Alberto Fraga, presidente da Comissão de Segurança Pública da Câmara, teceu críticas contundentes ao projeto anticrime proposto pelo governo. Ele considerou que a proposta “reduzia penas, criava uma nova categoria de criminosos e, na verdade, não dizia absolutamente nada”.
O deputado elogiou as modificações introduzidas pelo relator Guilherme Derrite, que, segundo Fraga, abordaram temas essenciais, como as organizações transnacionais. “O nosso projeto, de autoria do deputado Alfredo Gaspar e minha, já está no Senado e trata muito bem dessa questão”, afirmou.

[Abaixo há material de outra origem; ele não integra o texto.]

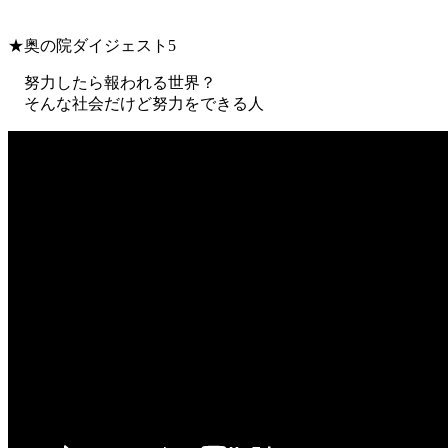
★奥の院ダイジェスト5
努力したら報われる世界？
そんな社会だけど努力をできる人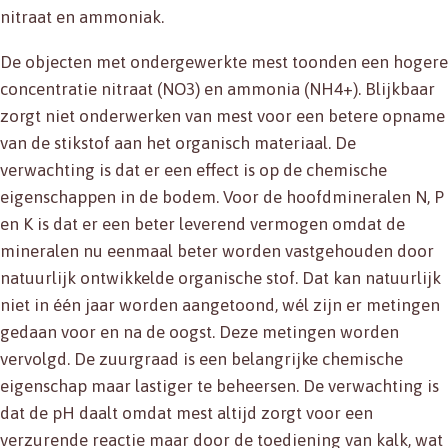
nitraat en ammoniak.
De objecten met ondergewerkte mest toonden een hogere
concentratie nitraat (NO3) en ammonia (NH4+). Blijkbaar
zorgt niet onderwerken van mest voor een betere opname
van de stikstof aan het organisch materiaal. De
verwachting is dat er een effect is op de chemische
eigenschappen in de bodem. Voor de hoofdmineralen N, P
en K is dat er een beter leverend vermogen omdat de
mineralen nu eenmaal beter worden vastgehouden door
natuurlijk ontwikkelde organische stof. Dat kan natuurlijk
niet in één jaar worden aangetoond, wél zijn er metingen
gedaan voor en na de oogst. Deze metingen worden
vervolgd. De zuurgraad is een belangrijke chemische
eigenschap maar lastiger te beheersen. De verwachting is
dat de pH daalt omdat mest altijd zorgt voor een
verzurende reactie maar door de toediening van kalk, wat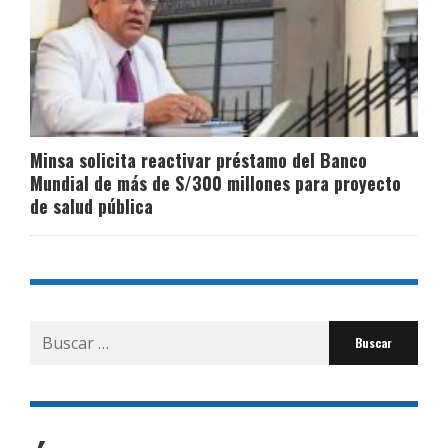
Minsa solicita reactivar préstamo del Banco
Mundial de más de S/300 millones para proyecto
de salud pública
Buscar
por: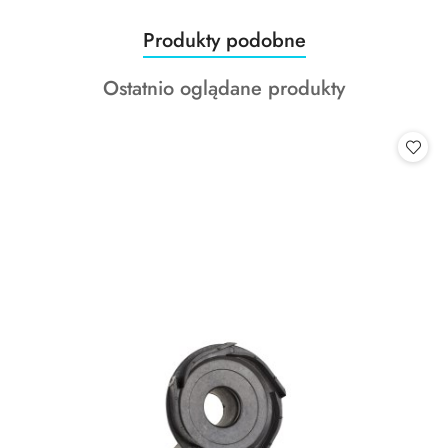
Produkty
Produkty podobne
Pomiń karuzelę produktów
o
Produkty
Ostatnio oglądane produkty
statusie:
o
statusie: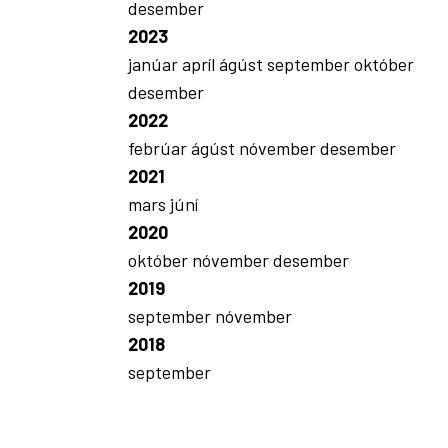
desember
2023
janúar
apríl
ágúst
september
október
desember
2022
febrúar
ágúst
nóvember
desember
2021
mars
júní
2020
október
nóvember
desember
2019
september
nóvember
2018
september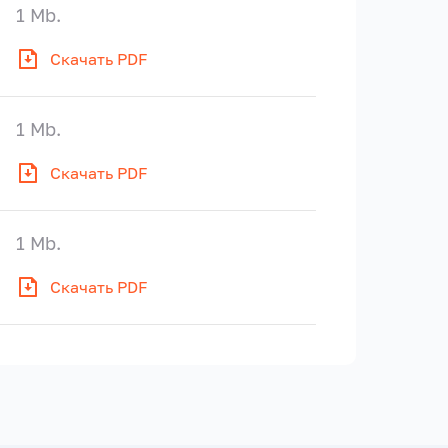
1 Mb.
Скачать PDF
1 Mb.
Скачать PDF
1 Mb.
Скачать PDF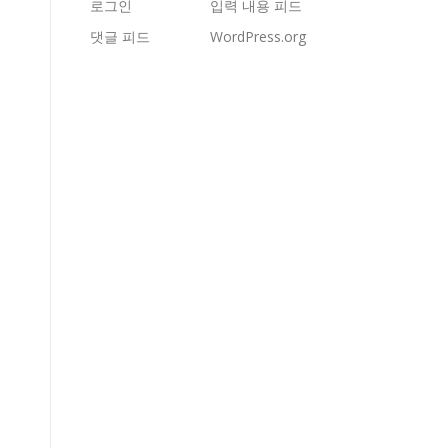
로그인
입력 내용 피드
댓글 피드
WordPress.org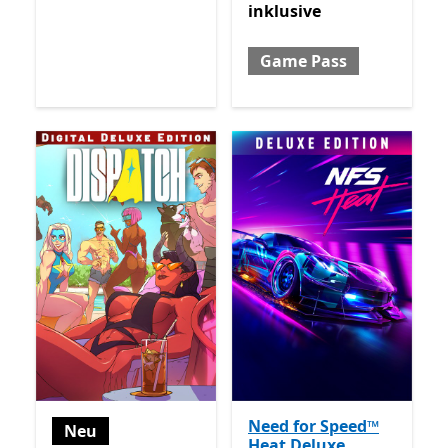
inklusive
Game Pass
Need for Speed™
Neu
Heat Deluxe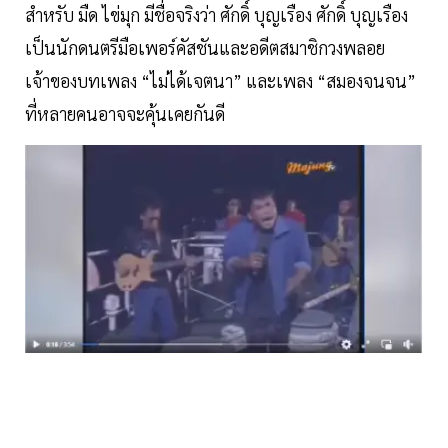
สำหรับ มืด ไข่มุก มีชื่อจริงว่า ศักดิ์ บุญเรือง ศักดิ์ บุญเรือง
เป็นนักดนตรีมือเพอร์คัสชันและอดีตสมาชิกวงพลอย
เจ้าของบทเพลง “ไม่ได้เจตนา” และเพลง “สมองจนจน”
ที่หลายคนอาจจะคุ้นเคยกันดี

Fraga reconheceu a existência de falhas na versão original de Derrite, principalmente no que diz respeito à atuação da Polícia Federal nos estados. Ele destacou que a Polícia Federal é uma instituição nacional e não pode atuar somente com autorização dos governadores. “A Polícia é Federal, é de todo o País”, explicou.
Além disso, o deputado alertou para a necessidade de não privilegiar a Polícia Federal em exclusividade nas ações contra facções. Ele afirmou que mais de 80% das prisões relacionadas a organizações criminosas são realizadas por Polícias Militares e Civis. “Não se pode dar exclusividade à Polícia Federal ou à Polícia Rodoviária Federal, se as polícias estaduais são as que efetivamente realizam as maiores prisões”, enfatizou.